> _Records supplied_:
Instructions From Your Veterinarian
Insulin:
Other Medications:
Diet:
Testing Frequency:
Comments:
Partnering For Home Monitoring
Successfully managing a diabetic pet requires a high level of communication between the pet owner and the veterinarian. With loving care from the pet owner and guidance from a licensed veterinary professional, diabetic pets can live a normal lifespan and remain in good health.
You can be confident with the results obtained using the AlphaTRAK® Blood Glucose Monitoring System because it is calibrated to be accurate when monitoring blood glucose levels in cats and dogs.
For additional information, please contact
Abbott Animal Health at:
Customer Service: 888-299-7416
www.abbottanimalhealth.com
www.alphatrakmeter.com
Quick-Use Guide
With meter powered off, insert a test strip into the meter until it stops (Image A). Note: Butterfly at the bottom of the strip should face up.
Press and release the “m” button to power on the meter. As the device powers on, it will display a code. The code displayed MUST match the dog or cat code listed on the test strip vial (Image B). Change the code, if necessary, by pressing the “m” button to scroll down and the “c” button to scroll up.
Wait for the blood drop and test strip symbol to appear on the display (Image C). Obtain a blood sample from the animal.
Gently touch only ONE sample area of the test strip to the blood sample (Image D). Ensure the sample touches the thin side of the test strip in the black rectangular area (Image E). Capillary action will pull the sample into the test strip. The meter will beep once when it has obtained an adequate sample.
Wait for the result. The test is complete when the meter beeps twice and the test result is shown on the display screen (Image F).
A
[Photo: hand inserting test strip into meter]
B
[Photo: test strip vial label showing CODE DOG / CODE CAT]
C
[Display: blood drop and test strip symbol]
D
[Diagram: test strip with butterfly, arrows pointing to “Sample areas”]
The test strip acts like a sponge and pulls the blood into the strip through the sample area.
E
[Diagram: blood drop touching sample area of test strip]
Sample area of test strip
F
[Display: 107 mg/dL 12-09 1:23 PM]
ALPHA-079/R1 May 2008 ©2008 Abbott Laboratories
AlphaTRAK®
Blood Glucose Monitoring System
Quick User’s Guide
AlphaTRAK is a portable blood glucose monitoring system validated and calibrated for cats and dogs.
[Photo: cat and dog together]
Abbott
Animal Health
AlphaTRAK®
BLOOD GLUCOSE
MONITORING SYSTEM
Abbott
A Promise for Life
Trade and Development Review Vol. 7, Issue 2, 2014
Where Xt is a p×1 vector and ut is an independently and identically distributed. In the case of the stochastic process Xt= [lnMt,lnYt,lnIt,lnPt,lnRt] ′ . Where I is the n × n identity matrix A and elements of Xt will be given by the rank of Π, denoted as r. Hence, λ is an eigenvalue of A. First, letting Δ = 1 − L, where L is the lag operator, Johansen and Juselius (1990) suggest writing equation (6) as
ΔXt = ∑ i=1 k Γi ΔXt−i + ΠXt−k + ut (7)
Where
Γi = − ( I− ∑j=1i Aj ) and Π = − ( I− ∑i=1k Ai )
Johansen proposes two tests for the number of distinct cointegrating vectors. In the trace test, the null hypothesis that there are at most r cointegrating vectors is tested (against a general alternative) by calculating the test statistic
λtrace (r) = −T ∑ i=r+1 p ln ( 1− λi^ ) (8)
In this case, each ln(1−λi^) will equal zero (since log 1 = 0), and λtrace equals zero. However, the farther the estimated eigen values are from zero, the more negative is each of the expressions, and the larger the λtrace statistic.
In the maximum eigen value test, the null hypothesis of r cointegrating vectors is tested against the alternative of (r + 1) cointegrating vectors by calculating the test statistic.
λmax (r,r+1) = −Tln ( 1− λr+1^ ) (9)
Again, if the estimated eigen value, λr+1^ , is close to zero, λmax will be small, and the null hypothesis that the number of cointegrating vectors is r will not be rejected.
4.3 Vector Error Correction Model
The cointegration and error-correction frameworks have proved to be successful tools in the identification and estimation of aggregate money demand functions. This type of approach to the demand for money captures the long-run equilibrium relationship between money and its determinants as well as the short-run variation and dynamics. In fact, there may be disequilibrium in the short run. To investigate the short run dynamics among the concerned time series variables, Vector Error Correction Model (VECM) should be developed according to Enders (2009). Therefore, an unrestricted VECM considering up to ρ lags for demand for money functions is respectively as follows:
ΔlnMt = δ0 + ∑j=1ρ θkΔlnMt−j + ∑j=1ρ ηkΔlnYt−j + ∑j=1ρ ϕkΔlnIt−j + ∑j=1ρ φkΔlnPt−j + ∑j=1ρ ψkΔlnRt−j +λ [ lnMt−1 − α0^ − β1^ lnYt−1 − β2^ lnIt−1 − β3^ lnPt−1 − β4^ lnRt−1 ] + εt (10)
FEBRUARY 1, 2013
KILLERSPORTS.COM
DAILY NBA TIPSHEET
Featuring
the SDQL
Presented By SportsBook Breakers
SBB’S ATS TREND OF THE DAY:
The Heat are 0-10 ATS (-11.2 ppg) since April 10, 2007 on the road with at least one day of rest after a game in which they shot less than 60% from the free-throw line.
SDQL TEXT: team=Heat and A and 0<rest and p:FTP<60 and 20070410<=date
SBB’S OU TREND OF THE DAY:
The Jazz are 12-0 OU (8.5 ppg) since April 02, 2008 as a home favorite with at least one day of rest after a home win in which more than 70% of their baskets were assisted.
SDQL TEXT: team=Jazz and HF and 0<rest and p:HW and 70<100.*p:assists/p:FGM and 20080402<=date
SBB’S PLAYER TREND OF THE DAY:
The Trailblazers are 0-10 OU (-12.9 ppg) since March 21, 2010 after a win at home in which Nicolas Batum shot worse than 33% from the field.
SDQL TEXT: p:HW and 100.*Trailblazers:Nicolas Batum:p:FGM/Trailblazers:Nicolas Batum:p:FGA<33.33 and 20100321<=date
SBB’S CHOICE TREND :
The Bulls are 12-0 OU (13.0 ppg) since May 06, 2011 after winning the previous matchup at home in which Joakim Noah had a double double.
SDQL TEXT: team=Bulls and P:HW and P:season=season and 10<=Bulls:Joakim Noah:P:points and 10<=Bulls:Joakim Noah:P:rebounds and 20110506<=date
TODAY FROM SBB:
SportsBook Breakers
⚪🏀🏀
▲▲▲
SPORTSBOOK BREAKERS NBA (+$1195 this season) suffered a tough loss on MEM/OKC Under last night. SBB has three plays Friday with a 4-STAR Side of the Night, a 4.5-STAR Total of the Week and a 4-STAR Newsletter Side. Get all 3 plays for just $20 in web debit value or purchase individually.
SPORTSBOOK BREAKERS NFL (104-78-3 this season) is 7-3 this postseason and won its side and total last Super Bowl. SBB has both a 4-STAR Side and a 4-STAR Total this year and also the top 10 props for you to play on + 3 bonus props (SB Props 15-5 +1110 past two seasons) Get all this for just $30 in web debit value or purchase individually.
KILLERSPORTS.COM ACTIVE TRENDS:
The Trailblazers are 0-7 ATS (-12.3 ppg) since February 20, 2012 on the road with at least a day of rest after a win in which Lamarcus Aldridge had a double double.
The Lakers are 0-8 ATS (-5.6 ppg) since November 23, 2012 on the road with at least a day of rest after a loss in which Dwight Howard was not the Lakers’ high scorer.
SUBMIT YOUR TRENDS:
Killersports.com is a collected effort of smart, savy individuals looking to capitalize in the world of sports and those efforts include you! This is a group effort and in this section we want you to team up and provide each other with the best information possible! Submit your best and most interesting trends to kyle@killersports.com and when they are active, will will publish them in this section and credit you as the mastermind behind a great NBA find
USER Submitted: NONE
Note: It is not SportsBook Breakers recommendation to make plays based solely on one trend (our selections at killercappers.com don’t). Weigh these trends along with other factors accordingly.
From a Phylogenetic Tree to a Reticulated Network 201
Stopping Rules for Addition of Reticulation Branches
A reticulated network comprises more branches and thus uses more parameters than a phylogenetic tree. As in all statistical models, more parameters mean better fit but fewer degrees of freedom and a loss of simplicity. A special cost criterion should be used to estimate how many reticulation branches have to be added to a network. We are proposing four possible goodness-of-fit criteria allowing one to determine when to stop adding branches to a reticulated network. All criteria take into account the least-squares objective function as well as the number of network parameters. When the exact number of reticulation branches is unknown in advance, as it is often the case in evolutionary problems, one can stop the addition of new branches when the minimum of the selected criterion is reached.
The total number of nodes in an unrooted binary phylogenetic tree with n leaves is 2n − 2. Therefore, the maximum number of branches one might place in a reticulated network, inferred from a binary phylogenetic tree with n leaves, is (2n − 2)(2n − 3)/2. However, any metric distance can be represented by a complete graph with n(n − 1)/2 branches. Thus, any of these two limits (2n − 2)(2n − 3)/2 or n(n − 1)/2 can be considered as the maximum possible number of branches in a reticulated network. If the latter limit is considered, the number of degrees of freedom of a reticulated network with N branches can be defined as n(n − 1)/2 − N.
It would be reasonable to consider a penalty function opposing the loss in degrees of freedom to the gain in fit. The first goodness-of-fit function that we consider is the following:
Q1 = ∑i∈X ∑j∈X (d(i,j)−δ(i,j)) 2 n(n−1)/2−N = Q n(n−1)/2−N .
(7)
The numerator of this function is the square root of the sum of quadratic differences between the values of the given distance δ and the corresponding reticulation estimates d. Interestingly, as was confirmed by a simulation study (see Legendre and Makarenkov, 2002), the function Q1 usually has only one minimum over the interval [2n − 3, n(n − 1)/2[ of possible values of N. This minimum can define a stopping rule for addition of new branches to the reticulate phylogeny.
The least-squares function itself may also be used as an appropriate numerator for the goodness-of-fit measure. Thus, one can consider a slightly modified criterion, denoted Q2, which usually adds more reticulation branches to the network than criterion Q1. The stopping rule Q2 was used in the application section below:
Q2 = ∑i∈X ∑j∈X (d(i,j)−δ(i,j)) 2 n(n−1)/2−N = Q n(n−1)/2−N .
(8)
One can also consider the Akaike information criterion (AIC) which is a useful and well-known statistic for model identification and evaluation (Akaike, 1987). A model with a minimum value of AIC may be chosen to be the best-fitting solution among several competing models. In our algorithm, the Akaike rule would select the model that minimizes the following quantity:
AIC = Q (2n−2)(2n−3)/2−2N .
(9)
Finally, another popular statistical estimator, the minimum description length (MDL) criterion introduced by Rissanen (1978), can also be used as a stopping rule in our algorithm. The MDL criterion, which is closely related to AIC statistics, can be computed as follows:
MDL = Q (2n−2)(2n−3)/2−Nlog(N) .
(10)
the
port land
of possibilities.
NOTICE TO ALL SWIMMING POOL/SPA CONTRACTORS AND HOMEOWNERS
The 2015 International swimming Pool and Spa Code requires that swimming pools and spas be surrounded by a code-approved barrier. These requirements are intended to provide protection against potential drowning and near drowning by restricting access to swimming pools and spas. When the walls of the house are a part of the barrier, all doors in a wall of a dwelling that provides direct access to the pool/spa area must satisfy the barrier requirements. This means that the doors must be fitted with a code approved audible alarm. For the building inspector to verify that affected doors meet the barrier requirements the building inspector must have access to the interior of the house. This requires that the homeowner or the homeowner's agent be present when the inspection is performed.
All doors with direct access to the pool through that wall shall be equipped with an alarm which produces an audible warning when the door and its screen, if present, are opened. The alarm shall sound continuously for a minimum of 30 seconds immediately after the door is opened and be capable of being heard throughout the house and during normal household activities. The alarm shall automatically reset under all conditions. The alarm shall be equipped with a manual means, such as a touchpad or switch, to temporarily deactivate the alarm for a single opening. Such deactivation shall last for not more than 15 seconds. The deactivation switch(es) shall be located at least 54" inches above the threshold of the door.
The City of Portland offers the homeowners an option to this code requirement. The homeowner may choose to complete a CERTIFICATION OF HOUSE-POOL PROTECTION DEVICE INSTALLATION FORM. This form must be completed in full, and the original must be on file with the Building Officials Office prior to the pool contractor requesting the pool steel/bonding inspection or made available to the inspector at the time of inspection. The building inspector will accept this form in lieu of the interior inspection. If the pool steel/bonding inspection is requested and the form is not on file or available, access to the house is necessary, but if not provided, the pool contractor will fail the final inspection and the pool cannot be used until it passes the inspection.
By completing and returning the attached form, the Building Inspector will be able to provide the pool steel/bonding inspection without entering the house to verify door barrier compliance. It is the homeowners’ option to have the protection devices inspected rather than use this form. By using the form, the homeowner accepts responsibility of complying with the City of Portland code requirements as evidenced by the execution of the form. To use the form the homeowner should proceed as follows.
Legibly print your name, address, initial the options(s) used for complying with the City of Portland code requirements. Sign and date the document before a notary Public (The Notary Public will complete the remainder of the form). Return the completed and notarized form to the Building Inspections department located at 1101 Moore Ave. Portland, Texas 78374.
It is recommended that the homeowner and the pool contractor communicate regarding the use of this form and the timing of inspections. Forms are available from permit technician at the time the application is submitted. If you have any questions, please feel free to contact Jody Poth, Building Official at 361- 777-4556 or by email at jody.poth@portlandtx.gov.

> _Goal of the exercise_: Check every line of the entries above, and copy those that carry the string "team".

> _Your response_:
SDQL TEXT: team=Heat and A and 0<rest and p:FTP<60 and 20070410<=date
SDQL TEXT: team=Jazz and HF and 0<rest and p:HW and 70<100.*p:assists/p:FGM and 20080402<=date
SDQL TEXT: team=Bulls and P:HW and P:season=season and 10<=Bulls:Joakim Noah:P:points and 10<=Bulls:Joakim Noah:P:rebounds and 20110506<=date
Killersports.com is a collected effort of smart, savy individuals looking to capitalize in the world of sports and those efforts include you! This is a group effort and in this section we want you to team up and provide each other with the best information possible! Submit your best and most interesting trends to kyle@killersports.com and when they are active, will will publish them in this section and credit you as the mastermind behind a great NBA find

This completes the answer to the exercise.